I am adding the tests and updating the patch.

Robin Anil | Software Engineer | +1 312 869 2602 | Google Inc.


On Mon, Apr 15, 2013 at 1:03 PM, Robin Anil <[email protected]> wrote:

> You can re-iterate if the state is in iteration. But you cannot write.
>
> This is what is happening:
>
> One of the values are becoming 0. So Vector tries to remove it from the
> underlying hashmap. This changes the layout, if a vector has to be mutated
> while iterating, we have to set 0 value in the hashmap and not remove it
> like what the Vector layer is doing. This adds another complexity, the
> vector iterator has to deal with skipping over elements with 0 value.
>
>
> Try this
>
> Create a vector of length 13 and set the following values.
>
>
>    1.     double[] val = new double[] { 0, 2, 0, 0, 8, 3, 0, 6, 0, 1, 1,
>    2, 1 };
>    2.     for (int i = 0; i < val.length; ++i) {
>    3.       vector.set(i, val[i]);
>    4.     }
>
> Iterate again and while iterating set one of the values as zero.
>
> On Mon, Apr 15, 2013 at 12:56 PM, Dan Filimon <[email protected]
> > wrote:
>
>> What kind of Vector is failing to set() in that code?
>>
>> About the state enum, what if (for whatever reason, not
>> multi-threaded-ness) there are multiple iterators to that vector?
>> Something like a reference count (how many iterators point to it) would
>> probably be needed, and keeping it sane would only be possible in one
>> thread. Although this seems kind of brittle.
>>
>> +1 for numNonDefault.
>>
>>
>> On Mon, Apr 15, 2013 at 8:36 PM, Robin Anil <[email protected]> wrote:
>>
>>> Another behavior difference.
>>>
>>> The numNonDefaultElement for a DenseVector returns the total length.
>>> This causes Pearson Correlation Similarity to differ from if it was
>>> implemented using on of the SparseVector.
>>> I am proposing to fix the numNonDefaultElement to correctly iterate over
>>> the dense vector to figure out non zero values ? Sounds ok
>>>
>>> Robin Anil | Software Engineer | +1 312 869 2602 | Google Inc.
>>>
>>>
>>> On Mon, Apr 15, 2013 at 12:32 PM, Robin Anil <[email protected]>wrote:
>>>
>>>> Found the bug PearsonCorrelationSimilarity was trying to mutate the
>>>> object while iterating.
>>>>
>>>>
>>>>    1.     while (it.hasNext()) {
>>>>    2.       Vector.Element e = it.next();
>>>>    3.       *vector.set(e.index(),* e.get() - average);
>>>>    4.     }
>>>>
>>>> This has a side effect of causing the underlying hash-map or object to
>>>> change.
>>>>
>>>> The right behavior is to set the value of the index while iterating.

| Exercise data |
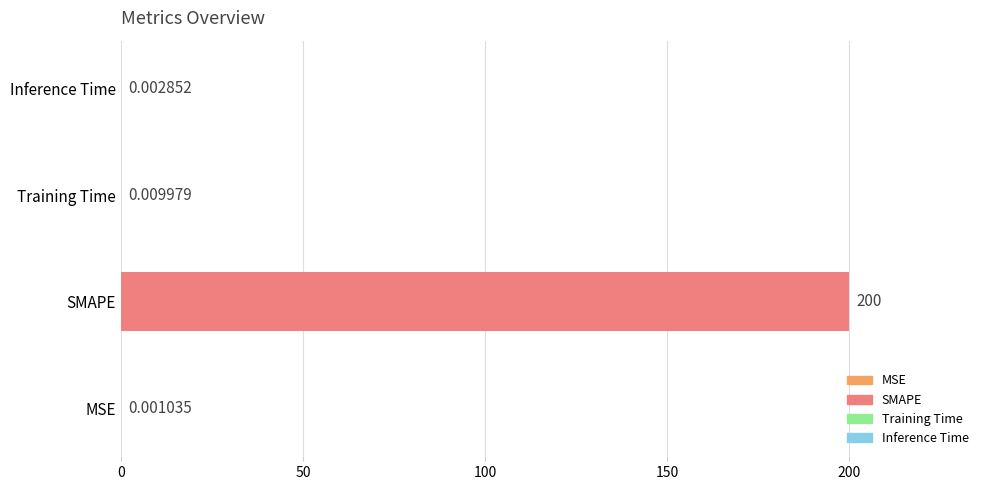

Between SMAPE and MSE, which is larger?

SMAPE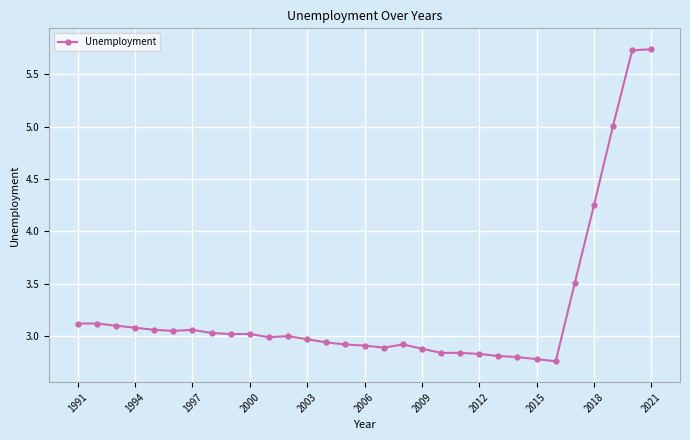

What is the sum of all values?

101.0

| Exercises to complete |
a - Decide whether each statement agrees with the email thread about vector iteration, answering yes or no and quoting the deciding words: (i) For a DenseVector, numNonDefaultElement returns the total length. (ii) Dan Filimon objects to the proposal about numNonDefault. (iii) The suggested test uses a vector of length 13.
b - Pick up the email thread about vector iteration after its final sentence and continue it.
The listing is separate material, unrelated to the email thread about vector iteration.

| Results in order |
a -
(i) Yes: "The numNonDefaultElement for a DenseVector returns the total length."
(ii) No: "+1 for numNonDefault."
(iii) Yes: "Create a vector of length 13 and set the following values."

b -
>>>>
>>>>    1.     while (it.hasNext()) {
>>>>    2.       Vector.Element e = it.next();
>>>>    3.       *e.set(e.get()* - average);
>>>>    4.     }
>>>>
>>>> I am sure we are incorrectly doing the first style across the code at
>>>> many places.
>>>>
>>>> I am proposing this
>>>>
>>>> When iterating, we lock the set interface on the vector using a State
>>>> enum. If anyone tries to mutate, we throw an exception.
>>>> We flip the state when we complete iterating (hasNext = false) or when
>>>> we explicitly close the iterator (adding a close method on the iterator).
>>>>
>>>> Again this is all a single thread fix. if a vector is being mutated and
>>>> iterated across multiple threads, all hell can break loose.
>>>>
>>>> Robin
>>>>
>>>>
>>>>
>>>> On Mon, Apr 15, 2013 at 12:56 AM, Robin Anil <[email protected]>wrote:
>>>>
>>>>> Spoke too soon still failure.  I am uploading the latest patch. These
>>>>> are the current failing tests.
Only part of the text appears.